A question on identifying normal subgroups of $S_4$

Question

Let $H=\{e,(1 2)(3 4)\}$ and $K=\{e,(12)(34),(13)(24),(14)(23)\}$ be subgroups of $S_4$, where $e$ denotes the identity element of $S_4$. Which of the following are correct?

1. $H$ and $K$ are normal subgroups of $S_4$.
2. $H$ is normal in $K$ and $K$ is normal in $A_4$.
3. $H$ is normal in $A_4$ but not normal in $S_4$.

4. $K$ is normal in $S_4$ but $H$ is not.

   I know the condition for a subgroup $H$ to be normal in $G$ but that includes too much computation as $S_4$ has $24$ elements in all. I have studied the group of symmetries of square i.e. $D_4$ and its geometrical interpretation and I think that might be a clue to solve such type of problem relatively easy. Kindly correct me if I am wrong and provide any possible short method to do this.

Answer 1

$H$ is not normal subgroup of $S_4$. For example, you can check that $(23)(12)(34)(23) = (13)(24) \not\in H$.

$K$ is normal subgroup of $S_4$, and it named as Klein subgroup of $S_4$. To prove that $K$ is normal subgroup, you can:

• Check it directly (taking $\sigma \in S_4$, compute $\sigma \alpha \sigma^{-1}$ with $\alpha \in K$)

• Or, you can see that the conjugation in $S_n$ doesn't change the cycle structure, it follows that this subgroup is a union of conjugacy classes, and therefore is normal.

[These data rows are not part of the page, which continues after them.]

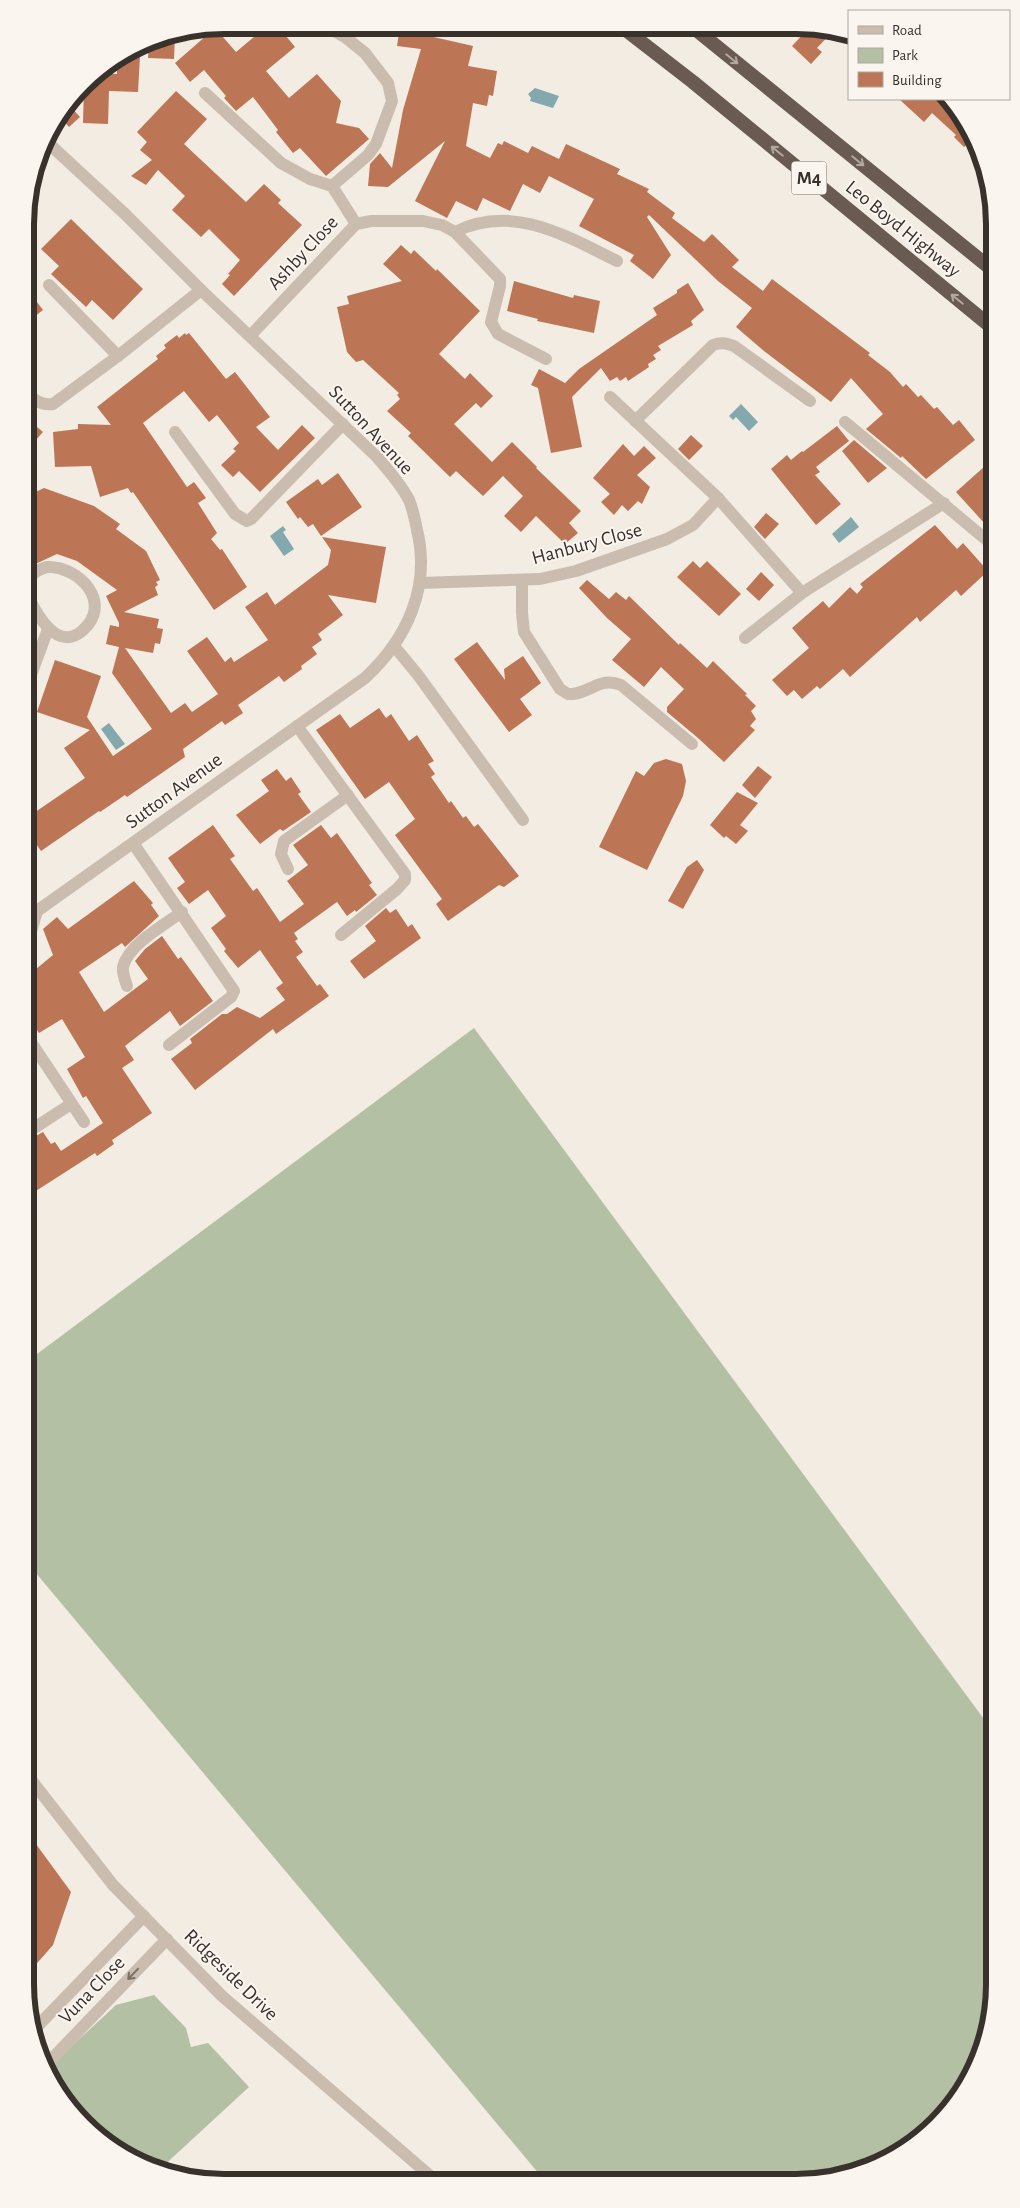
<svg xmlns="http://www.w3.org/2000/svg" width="1020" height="2208" font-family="'Alegreya Sans',sans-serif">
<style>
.green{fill:#b4c0a3}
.water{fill:#83a8ad}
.building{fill:#bc7656}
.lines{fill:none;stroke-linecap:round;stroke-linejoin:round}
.minor{stroke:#cabdaf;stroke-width:12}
.trunk{stroke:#6a5b52;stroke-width:14}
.oneway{stroke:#b2a8a0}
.oneway2{stroke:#7a7067}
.labels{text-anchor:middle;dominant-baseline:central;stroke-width:4;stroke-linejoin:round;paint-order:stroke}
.shield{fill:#faf5ef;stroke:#736c66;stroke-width:1}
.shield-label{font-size:19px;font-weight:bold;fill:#39312c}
.street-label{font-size:20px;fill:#39312c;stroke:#faf5ef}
.rim{fill:none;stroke:#39312c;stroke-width:6}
</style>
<rect width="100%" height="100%" fill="#f2ece2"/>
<g class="green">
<path d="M474,1028L995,1734V1997L980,2060L946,2115L906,2150L848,2176L796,2183L545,2181L25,1560V1363Z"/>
<path d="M154,1995L186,2028L191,2047L208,2043L249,2087L159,2170L136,2163L93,2133L52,2084L46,2070L116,2005Z"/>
</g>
<g class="water">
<path d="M535,88L559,96L553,108L530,101L531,98L528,94Z"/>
<path d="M741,404L758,422L749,431L736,417L733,420L729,416Z"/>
<path d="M851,517L859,527L839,543L832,534Z"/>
<path d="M283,526L286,530L283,532L294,549L284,556L270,536Z"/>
<path d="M109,723L125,744L116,750L101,729Z"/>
</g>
<g class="building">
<path d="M268,25H277L295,47L266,71L289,98L317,74L341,101L336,123L359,128L369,139L326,176L300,148L293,153L276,132L278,130L253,97L236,111L224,98L226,96L204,70L190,82L175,63L215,28L236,52Z"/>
<path d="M400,26L426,28L425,35L473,46L468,66L497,71L493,96L489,95L487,106L473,103L466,146L490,158L498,143L502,145L504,141L528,153L532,146L559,159L566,144L620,169L617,174L649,189L647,192L675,213L672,218L704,242L712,234L739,260L732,267L763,291L772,279L870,353L868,355L890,372L903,387L906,384L918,397L921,395L934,409L937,407L953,425L959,420L975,440L926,479L902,456L901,458L866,429L883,414L851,378L831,402L764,351L736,327L752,308L718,281L649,215L647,217L671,255L653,279L630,261L634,255L579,226L594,199L549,176L540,193L523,184L510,211L483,198L477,211L456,201L447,218L415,201L445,141L388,187L368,186L370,164L380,153L392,168L403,110L421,49L397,46Z"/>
<path d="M808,29H835L817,48L822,52L811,64L792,46Z"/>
<path d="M175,35L174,59L148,58L149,40Z"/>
<path d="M123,56H140L138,92L109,91L108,124L83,123L84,86L95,73L117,74V59Z"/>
<path d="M176,91L207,119L184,144L246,202L264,184L281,200L278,203L302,225L234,296L222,284L230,275L228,274L240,260L209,229L201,237L172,210L185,196L158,170L146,185L131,176L152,160L140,150L147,142L137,132Z"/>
<path d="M899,99H947L968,124L983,161L967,145L964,147L954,137L956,135L932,113L924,122Z"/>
<path d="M69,105L80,117L69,127L60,117Z"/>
<path d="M71,219L143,289L113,320L92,300L86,307L51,274L59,266L41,249Z"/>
<path d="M401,245L411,254L414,250L436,271L437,269L480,311L439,354L465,379L470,373L493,396L481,408L476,403L454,424L492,462L512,442L537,467L536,468L581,511L569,523L578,533L565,544L536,516L521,532L504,516L523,496L503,476L483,496L456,471L450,477L408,436L411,433L387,411L400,399L397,395L399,393L363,360L356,362L347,352L337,307L349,304L347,296L402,281L383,264Z"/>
<path d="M514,281L573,298L574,295L600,301L594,333L537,321L538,319L507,311Z"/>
<path d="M688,283L704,310L691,321L693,325L658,346L661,350L653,355L656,359L648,364L649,367L628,381L626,377L620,381L617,377L610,381L601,368L572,397L582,447L551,453L538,388L531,385L539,369L565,383L579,369L657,315L653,308L677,293V290Z"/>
<path d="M25,286L43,310L25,324Z"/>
<path d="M185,333L186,335L189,333L226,379L235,372L270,417L256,427L278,450L302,425L315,438L260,492L239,471L233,477L221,465L236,451L233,449L239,443L217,415L209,422L184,391L143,423L187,487L194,482L206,498L198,503L217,533L211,539L220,550L222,549L247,587L214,610L133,492L131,493L128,488L100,497L91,466L55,467L53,432L78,429V424L111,425L97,407L158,359L156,356L166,348L164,345L177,335L179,338Z"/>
<path d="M25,417L43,432L25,452Z"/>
<path d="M837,426L849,441L816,467L820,472L815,475L841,504L816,525L771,469L787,455L791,460L802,451L803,452Z"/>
<path d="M691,435L703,446L689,460L678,449Z"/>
<path d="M854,440L887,468L868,483L842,451Z"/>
<path d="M623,444L634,456L644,446L656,458L637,475L650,487L642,504L638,501L628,511L622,505L614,515L601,502L610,494L593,478Z"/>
<path d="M995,457V535L956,492Z"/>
<path d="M338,473L362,507L321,536L313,524L308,527L300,517L298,519L286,502L318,479L322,485Z"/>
<path d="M44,488L94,506L120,524L116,529L146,551L160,580L156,582L158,585L155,587L158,595L124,612L159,619L157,628L163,629L160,644L155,643L153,653L125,648L171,713L185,703L192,712L218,694L187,651L207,637L225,662L231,657L234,662L268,640L245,607L267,592L275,605L328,565L331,550L322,537L386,547L376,603L328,595L343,615L318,634L322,640L312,647L317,654L301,666L302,669L284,682L279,676L238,705L243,713L225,725L222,721L183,749L185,757L127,797L125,795L100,812L99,811L41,851L25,828V819L85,778L64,748L90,730L37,712L55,660L101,676L87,717L113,756L152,729L112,673L119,647L106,644L110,625L119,627V623L106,596L117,590L77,561L57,554L31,566L25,554V497Z"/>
<path d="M766,513L779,524L765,539L754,527Z"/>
<path d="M935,525L957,549L963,543L988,571L961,596L956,590L920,622L917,617L850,677L843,669L820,689L817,686L802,699L794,690L787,696L772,680L809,648L792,628L823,601L829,608L850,587L857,594L863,587L860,584Z"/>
<path d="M693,561L700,568L707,561L741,594L719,616L677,577Z"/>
<path d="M761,572L774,585L759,601L746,589Z"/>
<path d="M587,580L609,599L616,592L626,600L629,596L679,645L680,643L707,668L713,661L747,694L745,695L756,706L751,711L756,719L750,726L755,730L724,762L698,738L667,712V707L684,689L661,667L644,687L612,660L631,639L607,618L579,588Z"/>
<path d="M477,642L505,680L504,669L523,656L541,683L520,699L532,715L509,732L454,659Z"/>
<path d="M379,708L386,718L391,714L409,741L417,735L434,761L428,764L435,774L431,777L449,803L451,801L463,818L466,816L474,827L478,824L519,876L504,887L499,885L448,921L436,904L442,899L395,835L415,819L389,782L365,799L316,730L340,714L350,728Z"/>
<path d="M666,759L682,764L686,781L683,796L647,870L599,847L636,771L644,776L654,763Z"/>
<path d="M758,766L772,777L755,798L742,785Z"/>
<path d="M277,769L286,781L291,777L301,792L298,794L311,812L283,831L280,829L260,844L236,815L269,791L261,780Z"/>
<path d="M737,792L758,803L740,825L748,831L736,844L726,836L724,838L710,825Z"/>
<path d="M213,825L235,856L230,859L253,891L257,888L280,922L304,904L287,881L308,865L293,845L321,825L331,838L337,833L372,883L369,885L377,895L356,912L355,910L347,916L337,902L294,933L298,939L295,941L303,952L296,957L317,986L320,984L329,996L276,1034L273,1029L195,1090L171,1059L192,1043L190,1039L222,1014H227L237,1007L260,1018L285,1000L276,988L283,983L260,950L238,968L224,951L226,949L211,928L226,916L208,890L189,904L177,888L185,882L168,858Z"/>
<path d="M697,860L704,870L683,909L668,901L687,867Z"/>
<path d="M134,881L153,903L151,905L159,916L125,947L122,943L79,972L104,1012L148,979L135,961L145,949L162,936L178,959L181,957L213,1001L180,1026L170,1011L125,1046L134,1060L122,1068L152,1113L112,1140L114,1144L97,1156L95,1153L25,1198V1142L43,1132L51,1144L55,1142L61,1151L103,1123L86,1096L83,1098L67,1069L85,1057L62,1019L39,1033L25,1012V993L37,985L30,974L53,955L43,929L57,917L68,929Z"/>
<path d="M386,908L390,913L396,909L408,927L412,924L421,938L364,979L350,961L376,941L365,926Z"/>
<path d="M25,1104L34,1118L25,1124Z"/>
<path d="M25,1829L71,1892L53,1945L25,1977Z"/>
</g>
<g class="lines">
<g class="minor">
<path d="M325,26L345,37L365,53L388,83L392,101L376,144L368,155L332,186"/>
<path d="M205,93L281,163L310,179L332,186L356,224"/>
<path d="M455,232C512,203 566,236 617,261"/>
<path d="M49,285L118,356"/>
<path d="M250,336L356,224L371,221H423L442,225L455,232L500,279V286L491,322L498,334L546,359"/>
<path d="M25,391C33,399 41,406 53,404L118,356L201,290"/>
<path d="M610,397L718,498L802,593"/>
<path d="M635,421L713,345C721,342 726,343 734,346L810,401"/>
<path d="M845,422L995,547"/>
<path d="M175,432L235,514L247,521L251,519L343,424"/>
<path d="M47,567C80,566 114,604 82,631C64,646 49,631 39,616C27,598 18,575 47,567Z"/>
<path d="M522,580V613L524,632L560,689L568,694H573C593,691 600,677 621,685L692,744"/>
<path d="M420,583L540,579L576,571L667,539L693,525L718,498"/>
<path d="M745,638L802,593L944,503"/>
<path d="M394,646L418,675L523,820"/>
<path d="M25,691L48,629"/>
<path d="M297,726L405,874V880L397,889L341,935"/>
<path d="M133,843L234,991L231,997L169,1045"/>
<path d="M288,869L281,854L284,841L348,795"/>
<path d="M25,899L37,911"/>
<path d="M37,911L365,678C407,639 431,587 417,530C415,520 413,509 409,500C401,484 388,470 377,457L201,290L125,214L45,140"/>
<path d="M25,952L37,911"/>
<path d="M127,986C125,980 122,973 123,967C128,945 164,925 182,912"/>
<path d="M25,1033L84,1122"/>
<path d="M25,1134L71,1104"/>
<path d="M25,1772L113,1885L222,1996L436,2181"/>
<path d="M31,2033L144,1916"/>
<path d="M45,2066L167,1939"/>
</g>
<g class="trunk">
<path d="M622,27L693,82L995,330"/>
<path d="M694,28L995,272"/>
</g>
</g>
<defs><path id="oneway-shaft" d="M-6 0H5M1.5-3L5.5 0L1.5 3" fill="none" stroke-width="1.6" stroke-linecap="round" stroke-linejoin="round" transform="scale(1.25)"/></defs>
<g class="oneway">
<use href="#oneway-shaft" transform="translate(732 59) rotate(39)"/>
<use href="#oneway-shaft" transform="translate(777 151) rotate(-141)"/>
<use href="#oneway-shaft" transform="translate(858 161) rotate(39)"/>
<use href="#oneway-shaft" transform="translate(957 299) rotate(-141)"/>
</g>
<use class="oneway2" href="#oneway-shaft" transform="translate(133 1974) rotate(134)"/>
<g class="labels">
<rect class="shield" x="791.5" y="161.5" width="35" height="33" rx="4"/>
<g class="shield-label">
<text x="809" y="178">M4</text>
</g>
<g class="street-label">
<text transform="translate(903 229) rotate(39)">Leo Boyd Highway</text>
<text transform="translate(303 253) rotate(-47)">Ashby Close</text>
<text transform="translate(371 430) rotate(47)">Sutton Avenue</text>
<text transform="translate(587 544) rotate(-15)">Hanbury Close</text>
<text transform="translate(174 791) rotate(-36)">Sutton Avenue</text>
<text transform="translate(231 1975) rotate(44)">Ridgeside Drive</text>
<text transform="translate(92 1990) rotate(-46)">Vuna Close</text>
</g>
</g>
<path d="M0 0H1020V2208H0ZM224 34H796A190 190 0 0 1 986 224V1984A190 190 0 0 1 796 2174H224A190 190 0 0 1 34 1984V224A190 190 0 0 1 224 34Z" fill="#faf5ef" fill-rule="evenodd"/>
<path class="rim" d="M224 34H796A190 190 0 0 1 986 224V1984A190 190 0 0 1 796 2174H224A190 190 0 0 1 34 1984V224A190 190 0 0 1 224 34Z"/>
<rect x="848" y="10" width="162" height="90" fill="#faf5ef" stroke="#ada7a1"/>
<rect x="858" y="26" width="25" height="8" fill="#cabdaf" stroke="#ada7a1"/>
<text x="892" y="35" font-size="15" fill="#39312c">Road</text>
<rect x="858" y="48" width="25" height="15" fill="#b4c0a3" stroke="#ada7a1"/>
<text x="892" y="60" font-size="15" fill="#39312c">Park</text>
<rect x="858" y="72" width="25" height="15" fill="#bc7656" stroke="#ada7a1"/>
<text x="892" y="85" font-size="15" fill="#39312c">Building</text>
</svg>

By the reason, you can see that $K$ is normal group in $A_4$.

EDIT: As @Kushal Bhuyan comment, $H$ is normal in $K$ but not in $A_4$.

Answer 2

While there are 24 permutations in $S_4$ we can break the into a few varieties.

If H or K are normal for the simple transpositions. i.e. (1,2) They will be normal for all of $S_4,$ since every element of $S_4$ is composed of transpositions.

$A_4$ has two basic varieties of elements, the disjoint transpositions and the 3-cycles e.g. (1,2,3)

Answer 3

GAVD correct answer, but $H$ is normal in $K$.

(1) and (3) are false.